There really is no magic behind this. And you have to write your application in a distributable way anyway, you need to understand the concepts of stateless, write-locking, etc. also with AWS.
nextaccountic
Is this why reddit is down? (https://www.redditstatus.com/ still says it is up but with degraded infrastructure)
krowek
Shameless from them to make it look like it's a user problem. It was loading fine for me one hour ago, now I refresh the page and their message states I'm doing too many requests and should chill out (1 request per hour is too many for you?)
etothet
Never ascribe to malice that which is adequately explained by incompetence.

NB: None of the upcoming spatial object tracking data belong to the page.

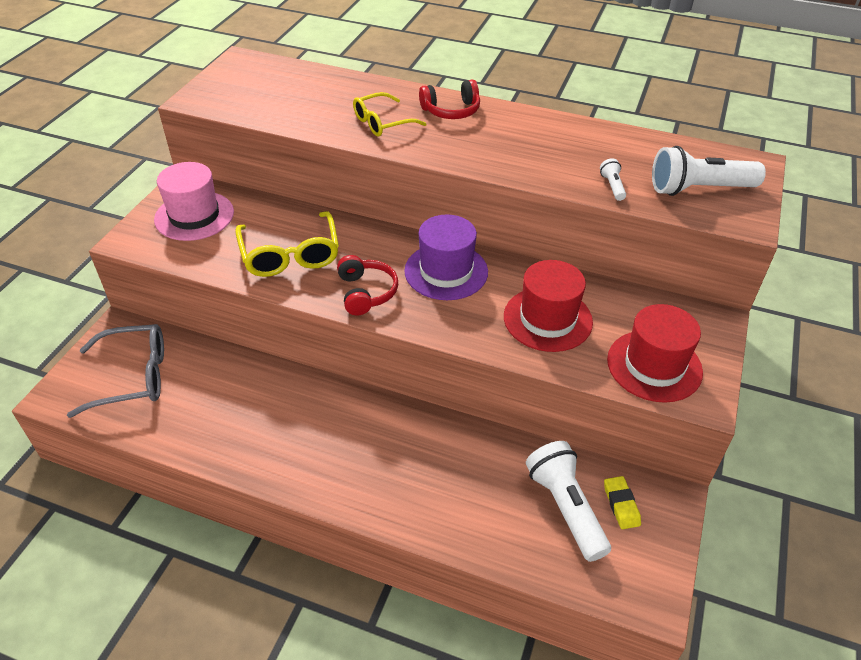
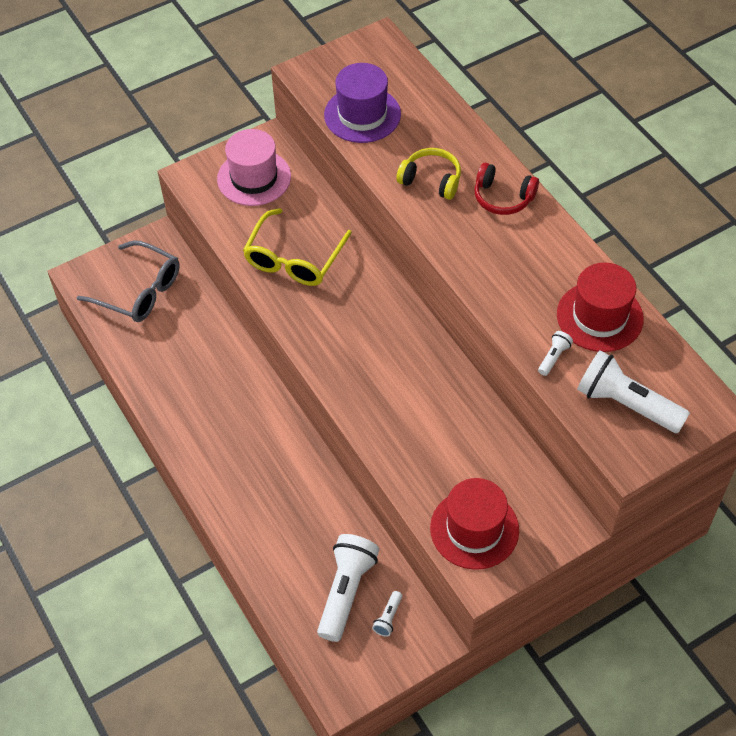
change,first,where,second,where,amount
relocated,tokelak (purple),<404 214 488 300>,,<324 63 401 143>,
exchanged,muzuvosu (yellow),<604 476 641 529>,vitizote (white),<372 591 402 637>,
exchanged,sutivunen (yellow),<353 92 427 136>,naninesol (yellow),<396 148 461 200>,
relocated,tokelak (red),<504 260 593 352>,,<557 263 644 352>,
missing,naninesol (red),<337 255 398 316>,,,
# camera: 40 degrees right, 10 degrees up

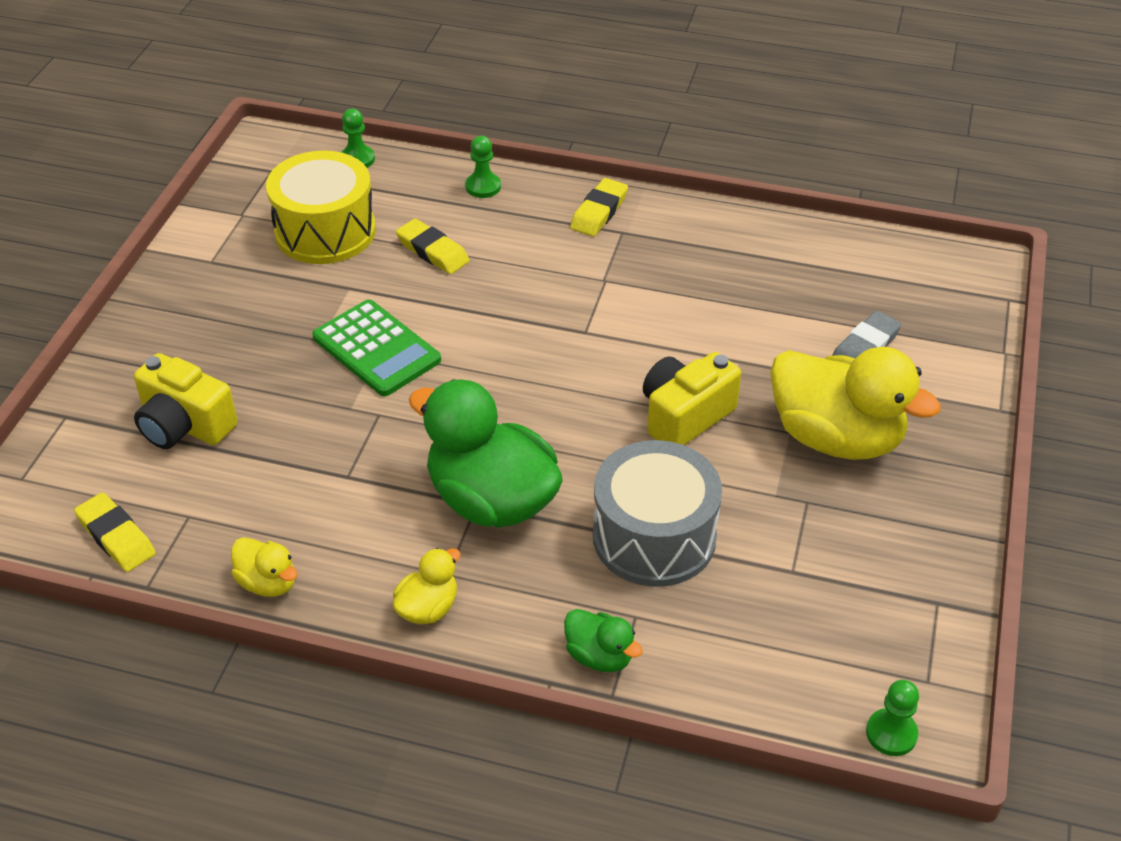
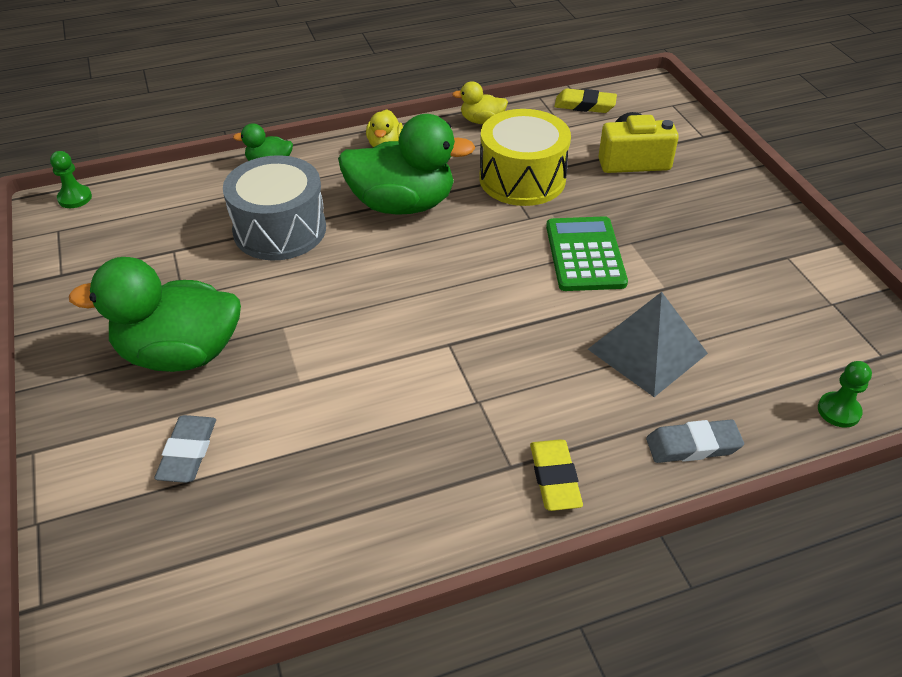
change,first,where,second,where,amount
colour,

It’s likely that, like many organizations, this scenario isn’t something Reddit are well prepared for in terms of correct error messaging.
anal_reactor
I remember that I made a website and then I got a report that it doesn't work on newest Safari. Obviously, Safari would crash with a message blaming the website. Bro, no website should ever make your shitty browser outright crash.
kaptainscarlet
I got a rate limit error which didn't make sense since it was my first time opening reddit in hours.
igleria
funny that even if we have our app running fine in AWS europe, we are affected as developers because of npm/docker/etc being down. oh well.
dijit
AWS has made the internet into a single-point-of failure.
What's the point of all the auto-healing node-graph systems that were designed in the 70s and refined over decades: if we're just going to do mainframe development anyway?
voidUpdate
To be fair, there is another point of failure, Cloudflare. It seems like half the internet goes down when Cloudflare has one of their moments
polaris64
It looks like DNS has been restored: dynamodb.us-east-1.amazonaws.com. 5 IN A 3.218.182.189
miyuru
I wonder if the new endpoint was affected as well.
dynamodb.us-east-1.api.aws
testemailfordg2
Seems like we need more anti-trust cases on AWS or need to break it down, it is becoming too big. Services used in rest of the world get impacted by issues in one region.
gbalduzzi
Twilio is down worldwide: https://status.twilio.com/
Every week or so we interview a company and ask them if they have a fall-back plan in case AWS goes down or their cloud account disappears. They always have this deer-in-the-headlights look. 'That can't happen, right?'
Now imagine for a bit that it will never come back up. See where that leads you. The internet got its main strengths from the fact that it was completely decentralized. We've been systematically eroding that strength.